Here’s what the Romans did for us, Court of Appeal explains


Bas-relief of Gaius from the chamber of the US House of Representatives

The Court of Appeal has gone back to a Roman legal scholar from AD 161 to help determine who owned fish in a lake in Lancashire after it was sold.

Lord Justice Peter Jackson noted that English law concerning wild animals has its origins in statements of civil law that contrast captivity with natural liberty.

The court quoted the Second Commentary, written by Gaius, which said: “Wild beasts, birds, and fishes, as soon as they are captured, become, by natural law, the property of the captor, but only continue such so long as they continue in his power.”

This was, essentially, the decision that the Court of Appeal reached.
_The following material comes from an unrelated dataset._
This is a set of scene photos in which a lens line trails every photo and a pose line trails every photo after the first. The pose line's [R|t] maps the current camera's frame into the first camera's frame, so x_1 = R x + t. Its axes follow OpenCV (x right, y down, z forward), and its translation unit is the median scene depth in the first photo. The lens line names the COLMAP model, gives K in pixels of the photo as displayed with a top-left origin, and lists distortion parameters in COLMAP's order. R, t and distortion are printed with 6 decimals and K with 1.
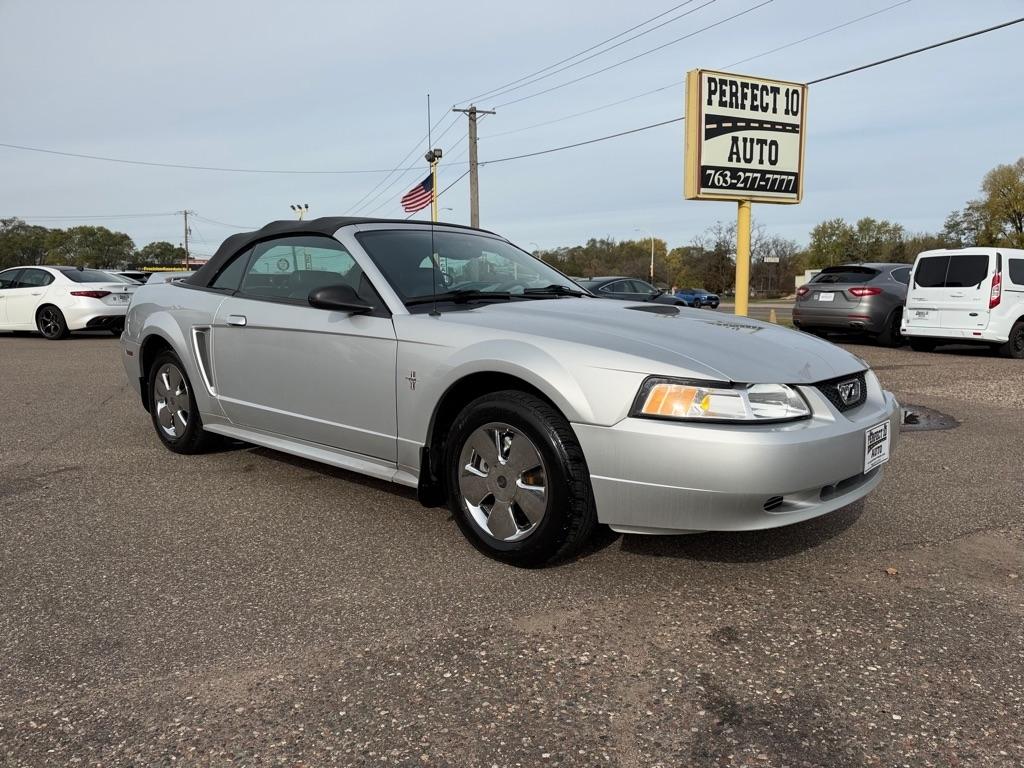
lens RADIAL K [[749.8, 0, 510.2], [0, 749.8, 388.8], [0, 0, 1]] dist [0.023589, -0.042203]
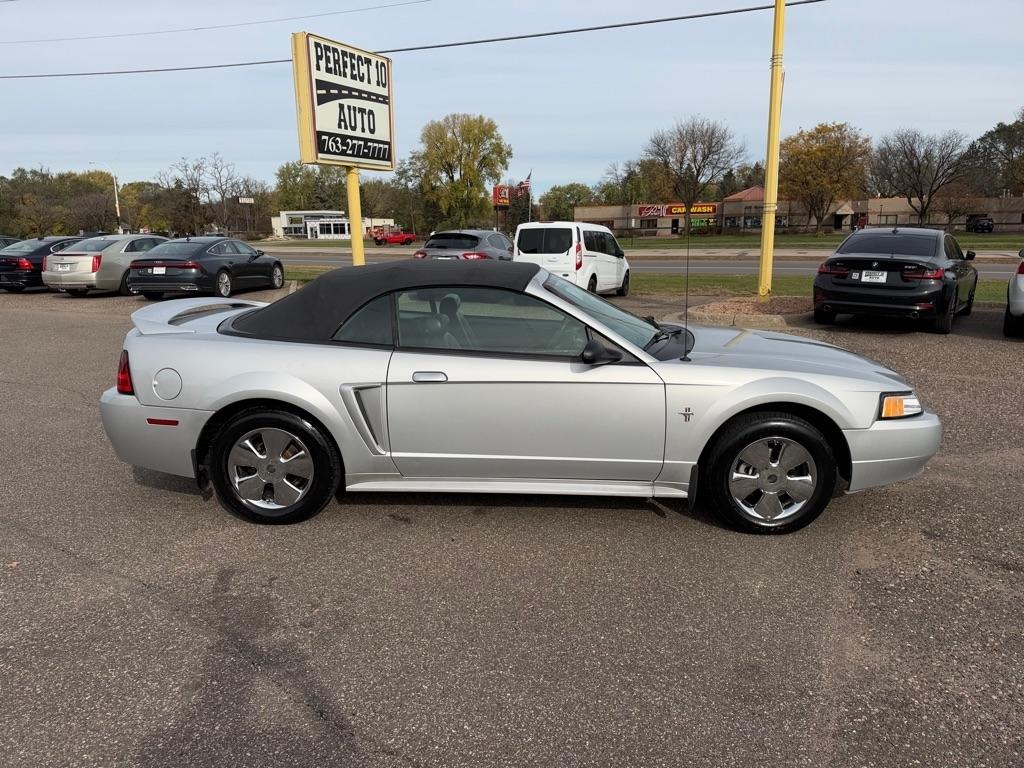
lens RADIAL K [[753.7, 0, 510.2], [0, 753.7, 392.7], [0, 0, 1]] dist [0.000531, -0.010072]
pose [[0.774533, -0.137813, 0.617338, -0.213361], [0.084868, 0.989794, 0.114482, -0.041283], [-0.626814, -0.036278, 0.778324, 0.035039]]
The court noted that Emperor Justinian came to a similar conclusion in his Book of Things (AD 535); he was responsible for a rewriting of Roman law that underpins much of modern civil law.

In Borwick Development Solutions Ltd v Clear Water Fisheries Ltd [2020] EWCA Civ 578, the former owner of Borwick Lakes, located next to the M6 motorway near Carnforth, said the defendant owner should not operate a business using £1.2m worth of carp and other fish that it had introduced to the lakes and still owned.
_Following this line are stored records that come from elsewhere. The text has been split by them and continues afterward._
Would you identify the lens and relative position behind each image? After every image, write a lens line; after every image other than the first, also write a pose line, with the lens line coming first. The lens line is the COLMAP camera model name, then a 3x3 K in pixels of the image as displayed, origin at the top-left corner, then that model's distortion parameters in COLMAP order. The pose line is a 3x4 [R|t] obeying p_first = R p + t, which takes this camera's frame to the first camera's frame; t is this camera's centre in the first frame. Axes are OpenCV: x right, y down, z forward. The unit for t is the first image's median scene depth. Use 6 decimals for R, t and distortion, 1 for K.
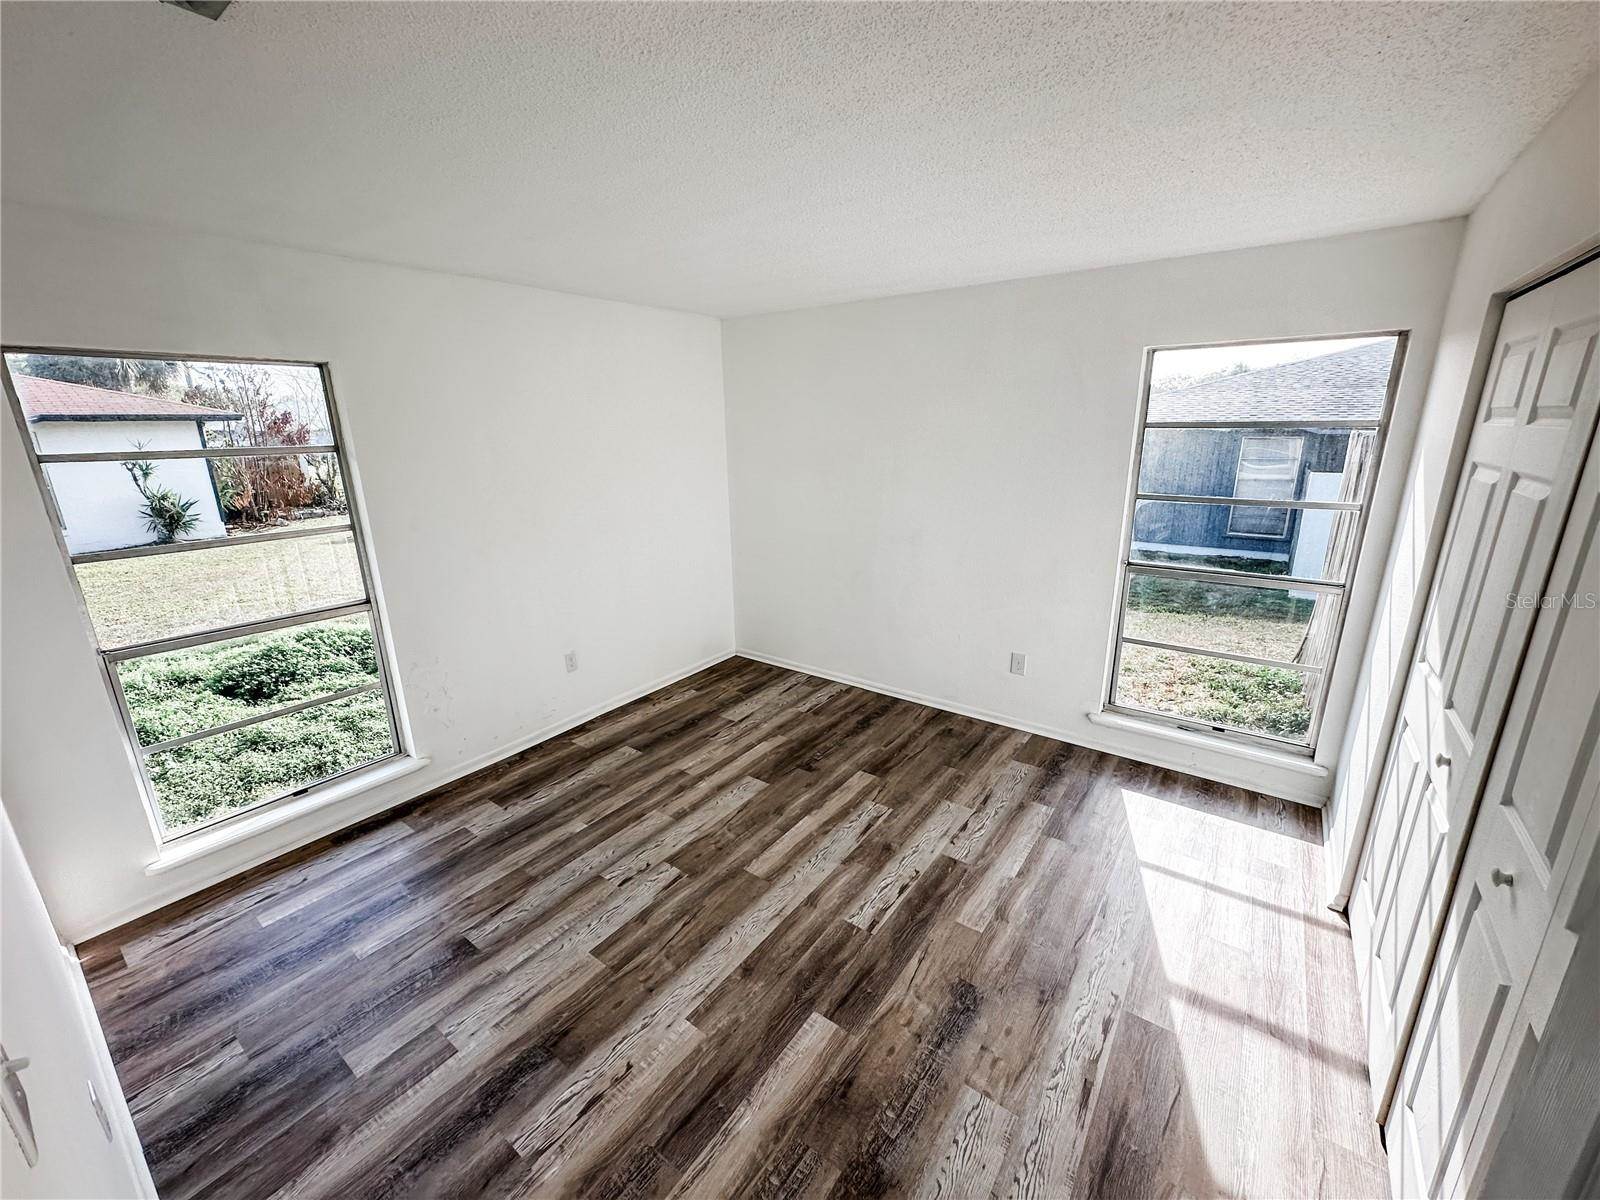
lens RADIAL K [[639.0, 0, 805.8], [0, 639.0, 601.9], [0, 0, 1]] dist [-0.002158, 0.001406]
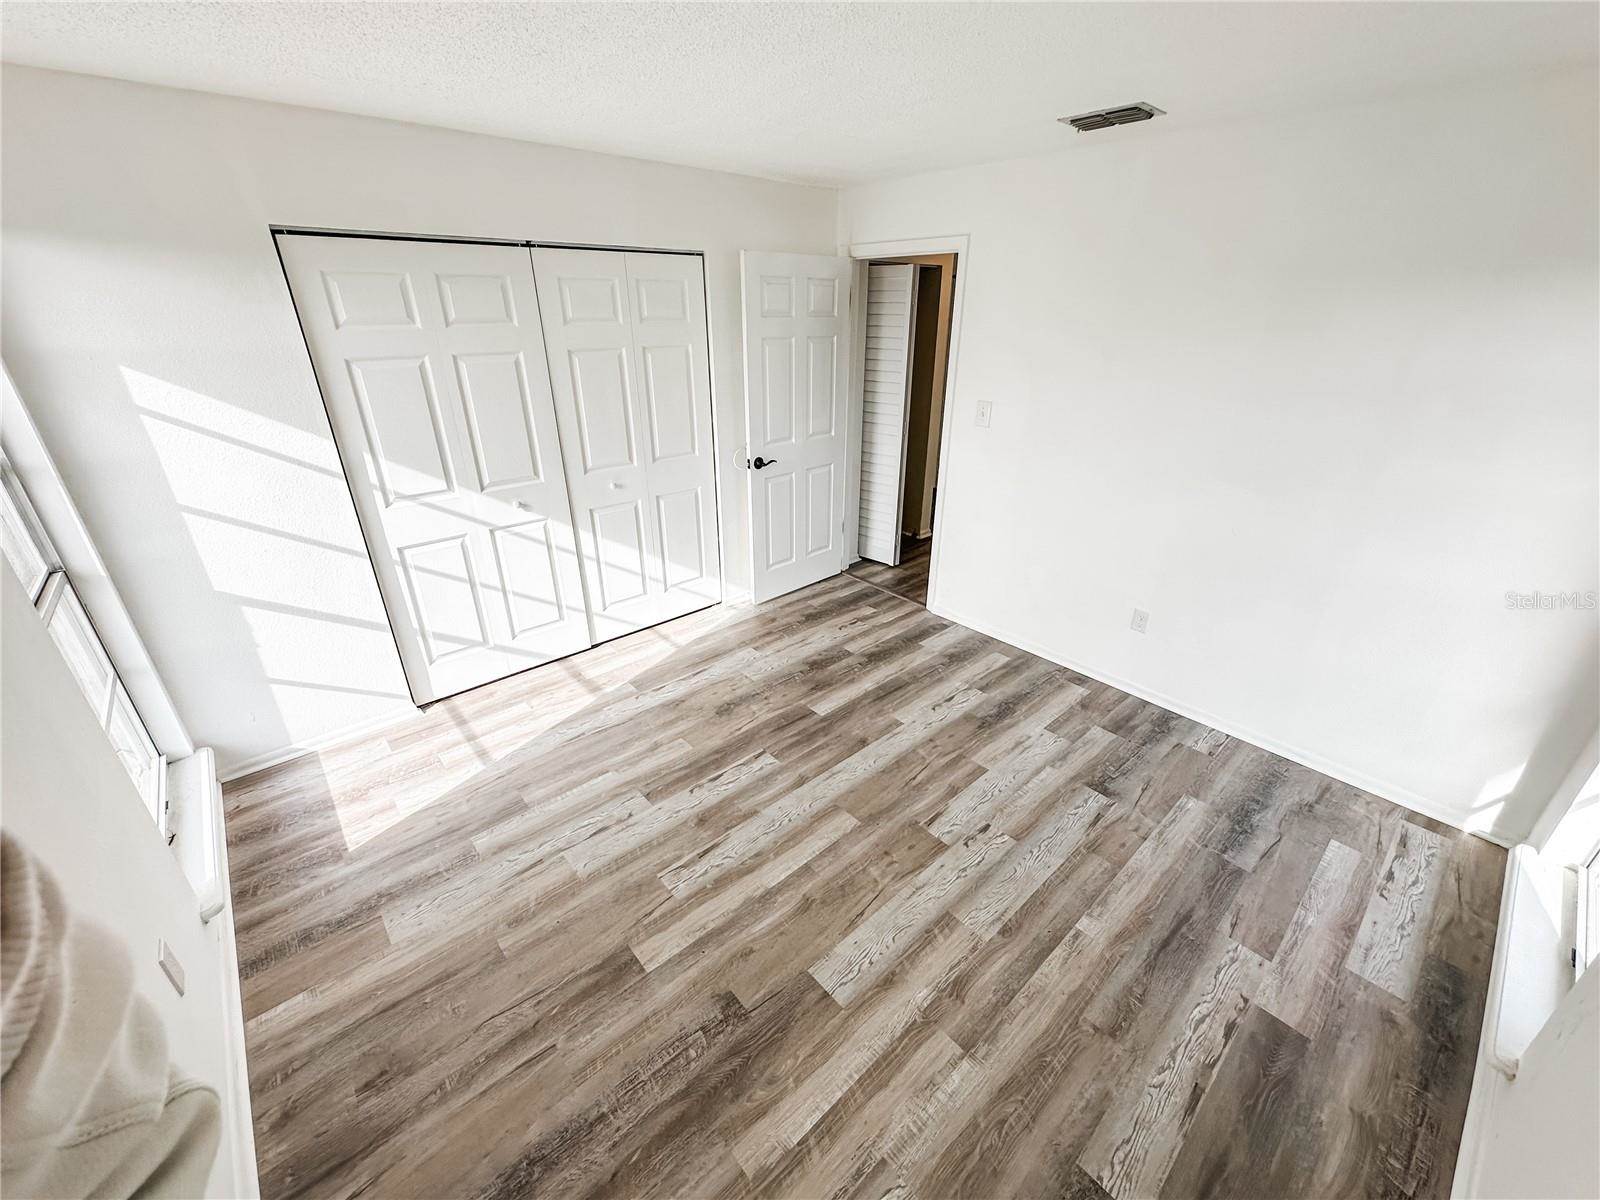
lens RADIAL K [[639.0, 0, 795.8], [0, 639.0, 604.3], [0, 0, 1]] dist [-0.002158, 0.001406]
pose [[-0.973481, -0.083629, 0.212933, -0.185803], [0.075788, 0.760329, 0.645101, -0.463685], [-0.215849, 0.644132, -0.733828, 1.569461]]
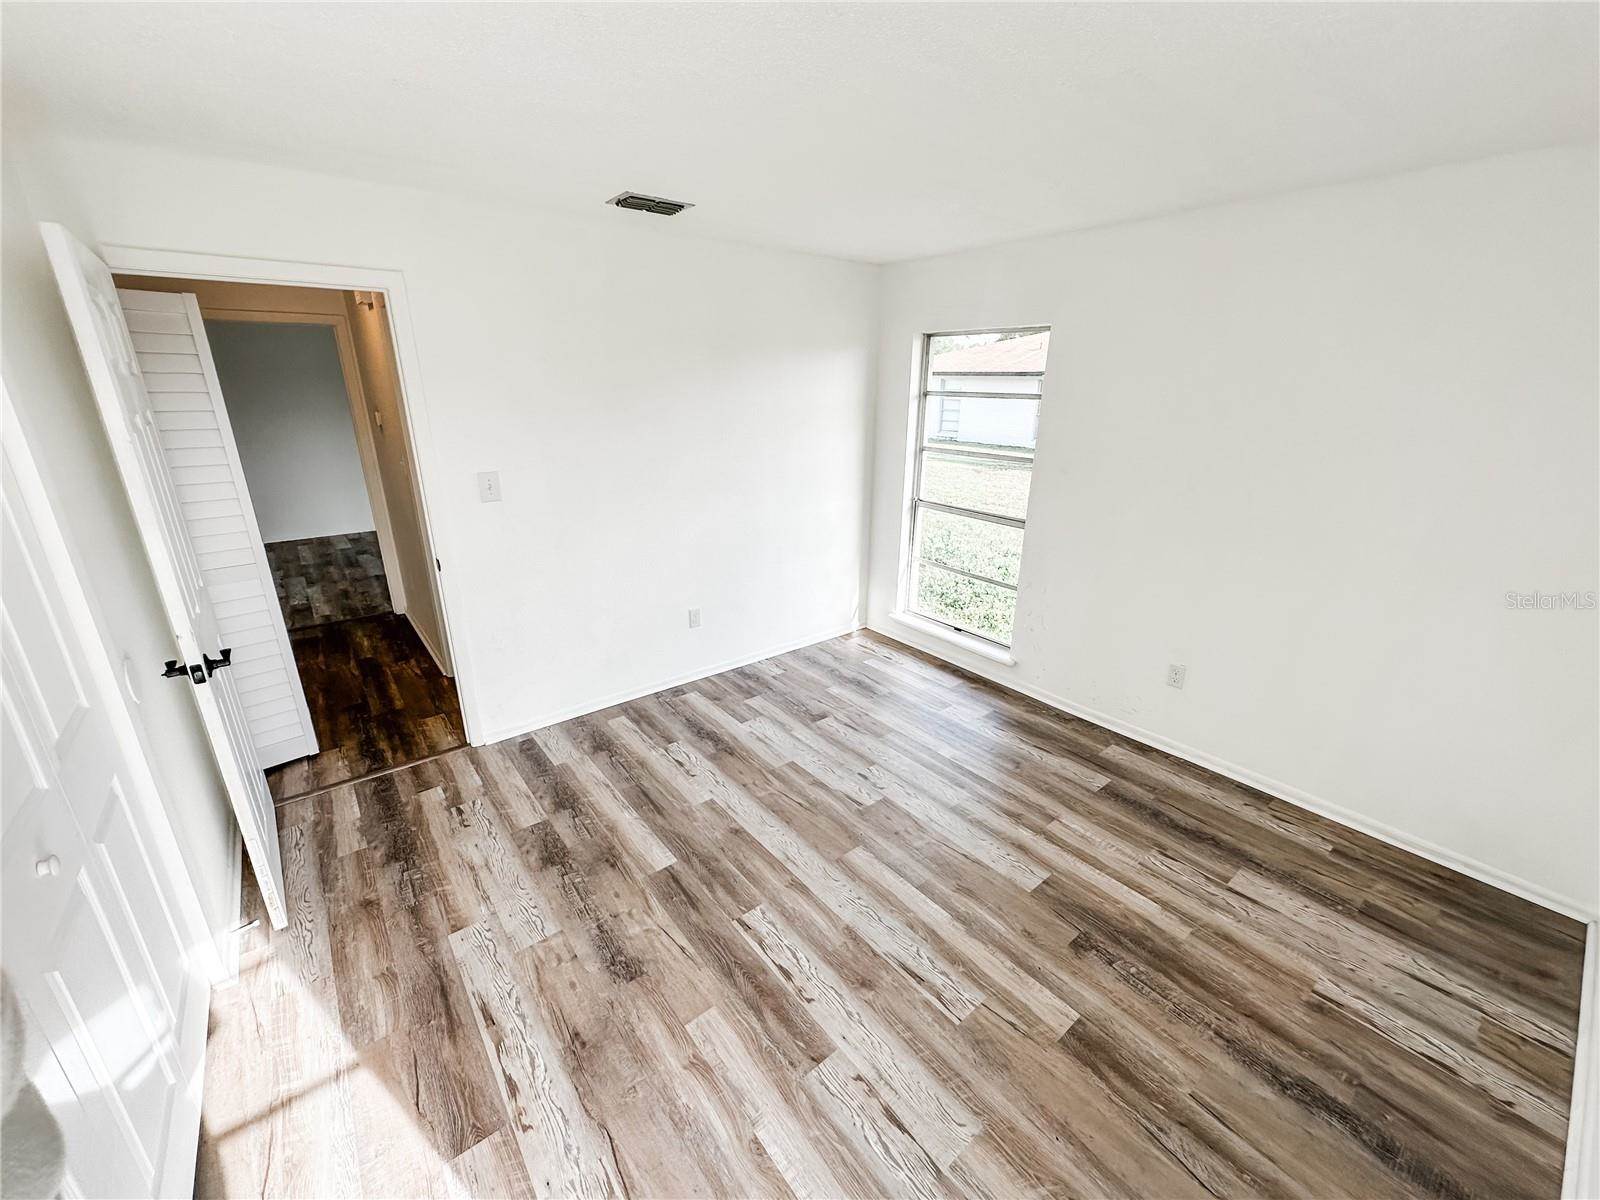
lens RADIAL K [[639.0, 0, 798.8], [0, 639.0, 607.9], [0, 0, 1]] dist [-0.002158, 0.001406]
pose [[-0.270022, 0.335784, -0.902407, 0.715724], [-0.264356, 0.875350, 0.404818, -0.281550], [0.925853, 0.347866, -0.147597, 0.969817]]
The defendant argued that the former owner no longer held any right to the fish in the land and lakes, which had been formed in holes left following the construction of the M6.
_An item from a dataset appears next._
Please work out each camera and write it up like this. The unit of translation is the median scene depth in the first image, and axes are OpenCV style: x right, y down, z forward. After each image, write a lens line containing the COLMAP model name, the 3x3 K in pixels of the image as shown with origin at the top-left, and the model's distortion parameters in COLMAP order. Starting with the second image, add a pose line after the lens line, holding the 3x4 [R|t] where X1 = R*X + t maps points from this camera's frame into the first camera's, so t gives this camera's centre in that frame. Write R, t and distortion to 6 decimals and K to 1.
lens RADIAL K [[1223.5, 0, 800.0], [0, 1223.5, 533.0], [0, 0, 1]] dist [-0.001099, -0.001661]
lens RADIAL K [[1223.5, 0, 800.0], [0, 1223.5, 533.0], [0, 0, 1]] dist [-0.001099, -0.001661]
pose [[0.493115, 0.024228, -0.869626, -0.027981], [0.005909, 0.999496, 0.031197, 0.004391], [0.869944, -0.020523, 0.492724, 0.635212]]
The High Court found in favour of the claimant last year, but last month the Court of Appeal overturned the decision, ruling that the company did not own the fish once the land had been sold and the fish were no longer within its control.

Sir Timothy Lloyd noted that this might be seen as an “unsatisfactory result”, given the money spent by BDS on acquiring and maintaining the fish, but he noted that it was entitled to take any of the fish before the sale.

Peter Jackson LJ added: “Given its investment in the fishery, that is indeed a hard result for BDS, but it is not a consequence of the law relating to wild animals but of the circumstances in which its land came to be sold by receivers.

“Had there been a normal commercial sale, BDS could have demanded payment for the fish, as indeed it did in the negotiations with CWF before matters were taken out of its hands. But with the sale, possession of the fish was lost and its qualified property rights came to an end.”

David Bushell, consultant solicitor at Merseyside firm Brown Turner Ross, which acted for the defendant, said: “When a business falls into difficult times and is in the hands of a receiver, the transaction to purchase the land will include, in this case, fish, but may include other animals classed as wild that inhabit that land unless otherwise arranged.

“My client bought the land complete with the fish and we are happy that the court has now ruled in this matter.”

The case saw several other old – if not quite Roman – authorities cited, such as Hugo Grotius’s statements in respect of hunted wild beasts in his 1625 book On the Law of War and Peace, which Peter Jackson LJ said “shows that the classical legal scholars and philosophers were not unanimous on the question of the degree of control necessary for the acquisition of qualified rights”.




    Readers Comments

  • David Barton says:

    Fascinating article thank you. What would happen then if a lease of a fishery comes to an end and the tenant has not removed the fish. Would the freeholder then become the new owner of the fish?